For those of you struggling with what constitutes iconic, here’s a handy guide. And if you still don’t get the do’s and don’ts, play it safe and stick with “don’t”, for all our sakes.
The art world is full to the brim with icons, granted, but they really don’t need an introduction. You can safely assume anyone who is widely recognised by their last name (I’m talking Van Gogh, Monet, Basquiat, Hirst, Kusama, O’ Keeffe) is an icon. But you don’t need to say it. Say something interesting, choose another word.
The fashion world might just be the worst offenders for spreading this linguistic pathogen. In fashion, everything that’s just dropped is apparently “iconic”. We’ve reached saturation point, and enough is enough. Burberry nova check: iconic. Chanel double C: iconic. Basquiat walking for Commes-des-Garçons: iconic. Vetements DHL logo shirt? Not iconic, sorry Vice.

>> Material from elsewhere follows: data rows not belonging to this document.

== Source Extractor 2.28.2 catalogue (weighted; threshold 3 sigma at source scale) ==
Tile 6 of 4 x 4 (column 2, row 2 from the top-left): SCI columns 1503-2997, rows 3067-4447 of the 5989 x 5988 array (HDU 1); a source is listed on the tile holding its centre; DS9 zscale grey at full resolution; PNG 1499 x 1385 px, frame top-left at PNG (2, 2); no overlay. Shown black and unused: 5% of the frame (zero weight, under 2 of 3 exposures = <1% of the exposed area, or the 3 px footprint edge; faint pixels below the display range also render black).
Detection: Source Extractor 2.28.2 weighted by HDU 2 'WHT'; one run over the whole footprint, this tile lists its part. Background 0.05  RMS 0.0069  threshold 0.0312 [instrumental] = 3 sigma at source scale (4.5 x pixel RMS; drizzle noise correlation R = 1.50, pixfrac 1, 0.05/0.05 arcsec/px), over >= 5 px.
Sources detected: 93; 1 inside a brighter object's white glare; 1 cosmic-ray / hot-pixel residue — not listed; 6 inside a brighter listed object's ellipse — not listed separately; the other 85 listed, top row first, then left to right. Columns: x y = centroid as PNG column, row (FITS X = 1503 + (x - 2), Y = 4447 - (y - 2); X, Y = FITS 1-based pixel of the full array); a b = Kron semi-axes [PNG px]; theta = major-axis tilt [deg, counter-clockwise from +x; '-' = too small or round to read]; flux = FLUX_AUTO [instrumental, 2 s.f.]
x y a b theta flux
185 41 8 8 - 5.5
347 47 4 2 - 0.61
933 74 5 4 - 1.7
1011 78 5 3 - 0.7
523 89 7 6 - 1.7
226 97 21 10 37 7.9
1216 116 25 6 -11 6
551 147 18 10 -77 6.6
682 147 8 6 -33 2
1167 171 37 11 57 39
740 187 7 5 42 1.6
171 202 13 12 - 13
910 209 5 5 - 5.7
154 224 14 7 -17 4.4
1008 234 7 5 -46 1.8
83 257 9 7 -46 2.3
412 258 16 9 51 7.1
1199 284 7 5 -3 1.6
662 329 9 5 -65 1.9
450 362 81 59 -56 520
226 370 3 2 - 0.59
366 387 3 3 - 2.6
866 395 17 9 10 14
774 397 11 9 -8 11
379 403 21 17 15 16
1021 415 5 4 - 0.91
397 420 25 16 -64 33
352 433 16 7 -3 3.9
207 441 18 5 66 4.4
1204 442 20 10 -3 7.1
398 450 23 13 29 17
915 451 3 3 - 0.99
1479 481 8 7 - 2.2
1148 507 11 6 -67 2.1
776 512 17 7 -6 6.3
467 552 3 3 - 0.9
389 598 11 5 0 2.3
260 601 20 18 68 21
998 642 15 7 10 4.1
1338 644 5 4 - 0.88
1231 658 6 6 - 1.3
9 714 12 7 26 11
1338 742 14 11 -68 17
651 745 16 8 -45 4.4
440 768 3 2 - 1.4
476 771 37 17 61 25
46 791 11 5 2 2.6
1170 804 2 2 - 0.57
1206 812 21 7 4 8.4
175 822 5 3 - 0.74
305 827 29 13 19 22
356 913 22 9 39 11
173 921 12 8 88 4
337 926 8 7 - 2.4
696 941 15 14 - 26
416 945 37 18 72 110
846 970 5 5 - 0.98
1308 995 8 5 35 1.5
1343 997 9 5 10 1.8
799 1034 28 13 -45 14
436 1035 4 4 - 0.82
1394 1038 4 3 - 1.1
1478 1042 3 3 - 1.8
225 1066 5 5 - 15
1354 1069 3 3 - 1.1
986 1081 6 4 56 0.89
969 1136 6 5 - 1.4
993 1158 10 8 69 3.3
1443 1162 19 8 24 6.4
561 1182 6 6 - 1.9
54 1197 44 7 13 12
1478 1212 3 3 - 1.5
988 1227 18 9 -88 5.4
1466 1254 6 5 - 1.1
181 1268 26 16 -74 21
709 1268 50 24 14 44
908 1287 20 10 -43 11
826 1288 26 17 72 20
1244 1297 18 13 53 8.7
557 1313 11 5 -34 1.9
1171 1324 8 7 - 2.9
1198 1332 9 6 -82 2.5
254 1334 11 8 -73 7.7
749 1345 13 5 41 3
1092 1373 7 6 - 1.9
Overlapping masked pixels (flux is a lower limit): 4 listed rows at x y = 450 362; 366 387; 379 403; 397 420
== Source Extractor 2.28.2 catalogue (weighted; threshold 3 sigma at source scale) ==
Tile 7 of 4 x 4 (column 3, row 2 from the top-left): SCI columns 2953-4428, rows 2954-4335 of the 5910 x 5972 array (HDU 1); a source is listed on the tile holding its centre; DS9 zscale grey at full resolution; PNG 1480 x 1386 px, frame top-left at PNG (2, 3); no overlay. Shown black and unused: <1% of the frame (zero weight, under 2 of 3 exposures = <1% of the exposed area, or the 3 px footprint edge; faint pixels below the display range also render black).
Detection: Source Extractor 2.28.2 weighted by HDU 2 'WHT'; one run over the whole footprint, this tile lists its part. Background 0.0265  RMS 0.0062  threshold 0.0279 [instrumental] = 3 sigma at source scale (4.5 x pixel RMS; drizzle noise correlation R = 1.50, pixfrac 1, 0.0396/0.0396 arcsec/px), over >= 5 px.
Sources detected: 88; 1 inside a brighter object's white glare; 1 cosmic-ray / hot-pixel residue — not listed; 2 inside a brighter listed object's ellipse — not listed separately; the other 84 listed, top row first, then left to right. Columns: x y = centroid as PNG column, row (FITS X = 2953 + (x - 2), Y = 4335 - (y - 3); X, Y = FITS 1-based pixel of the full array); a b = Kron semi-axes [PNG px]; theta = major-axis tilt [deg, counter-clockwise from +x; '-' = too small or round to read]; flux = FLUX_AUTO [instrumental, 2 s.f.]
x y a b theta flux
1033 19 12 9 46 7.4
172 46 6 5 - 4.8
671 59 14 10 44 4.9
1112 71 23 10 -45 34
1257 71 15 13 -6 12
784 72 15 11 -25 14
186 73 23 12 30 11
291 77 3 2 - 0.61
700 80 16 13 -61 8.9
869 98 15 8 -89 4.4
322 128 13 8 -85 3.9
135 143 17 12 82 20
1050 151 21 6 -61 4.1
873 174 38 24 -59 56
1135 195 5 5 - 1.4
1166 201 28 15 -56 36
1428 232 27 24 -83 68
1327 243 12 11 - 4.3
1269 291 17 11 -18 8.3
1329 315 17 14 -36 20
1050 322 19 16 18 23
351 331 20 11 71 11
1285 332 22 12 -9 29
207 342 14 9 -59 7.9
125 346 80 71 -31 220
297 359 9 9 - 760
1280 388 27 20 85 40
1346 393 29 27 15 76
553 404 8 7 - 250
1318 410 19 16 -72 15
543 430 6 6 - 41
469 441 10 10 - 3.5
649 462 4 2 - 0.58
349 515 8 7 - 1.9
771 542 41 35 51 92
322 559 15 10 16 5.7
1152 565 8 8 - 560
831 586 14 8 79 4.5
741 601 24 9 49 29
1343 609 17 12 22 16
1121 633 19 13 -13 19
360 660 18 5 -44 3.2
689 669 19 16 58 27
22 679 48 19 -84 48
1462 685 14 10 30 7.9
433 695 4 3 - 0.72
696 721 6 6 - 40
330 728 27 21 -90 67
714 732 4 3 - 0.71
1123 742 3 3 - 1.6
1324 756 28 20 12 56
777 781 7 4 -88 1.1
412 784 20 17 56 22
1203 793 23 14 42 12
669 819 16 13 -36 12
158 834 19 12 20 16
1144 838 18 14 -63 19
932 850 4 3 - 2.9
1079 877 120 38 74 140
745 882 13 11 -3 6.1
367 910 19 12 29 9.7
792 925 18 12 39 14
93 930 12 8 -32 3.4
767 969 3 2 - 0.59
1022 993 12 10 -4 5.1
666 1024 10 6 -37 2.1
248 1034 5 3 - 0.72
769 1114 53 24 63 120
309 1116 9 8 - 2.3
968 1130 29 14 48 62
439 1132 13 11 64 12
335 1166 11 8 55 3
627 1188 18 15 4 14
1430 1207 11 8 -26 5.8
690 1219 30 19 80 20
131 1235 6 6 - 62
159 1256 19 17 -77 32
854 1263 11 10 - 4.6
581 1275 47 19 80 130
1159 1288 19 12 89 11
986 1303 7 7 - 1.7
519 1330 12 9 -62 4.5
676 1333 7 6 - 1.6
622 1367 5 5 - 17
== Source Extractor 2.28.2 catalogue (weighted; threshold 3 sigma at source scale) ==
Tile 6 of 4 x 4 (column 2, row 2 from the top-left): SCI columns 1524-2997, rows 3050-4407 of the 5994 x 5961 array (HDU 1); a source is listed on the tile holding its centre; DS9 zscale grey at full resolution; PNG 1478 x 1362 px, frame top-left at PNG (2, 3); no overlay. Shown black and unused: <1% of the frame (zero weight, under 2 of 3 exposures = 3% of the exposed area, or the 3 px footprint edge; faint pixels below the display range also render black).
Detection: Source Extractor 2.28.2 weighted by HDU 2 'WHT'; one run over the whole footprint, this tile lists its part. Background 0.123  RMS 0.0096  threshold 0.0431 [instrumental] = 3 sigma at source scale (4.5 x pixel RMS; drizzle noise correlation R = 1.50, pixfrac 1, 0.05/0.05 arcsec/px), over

The internet doesn’t need your wishy-washy “10 most iconic films” listicle, that inevitably begins with “The Godfather” and throws in “Citizen Kane” for good measure. (And who actually wants to watch Citizen Kane any more than once anyway?) Find something different to say; at least try and latch on to the quality that makes something iconic. Why not write about “5 of the most gripping nordic noirs” or “10 dramas that will heighten your political awareness”? To be frank, I’d rather read “5 films to make you feel nice” than yet another “iconic” list.
In Popular Culture
Pop culture icons are one thing. Prince is an icon, Bowie’s an icon, Aretha Franklin’s an icon — they’ve all left a lasting legacy after their death. “Iconic moments” is quite another and this shit needs to stop. Yesterday I read about a “drunken Real Housewives of Dallas moment” that was “instantly iconic”. I can’t. I don’t have the words anymore.
Well done world. Well done for making “iconic” absolutely, positively redundant.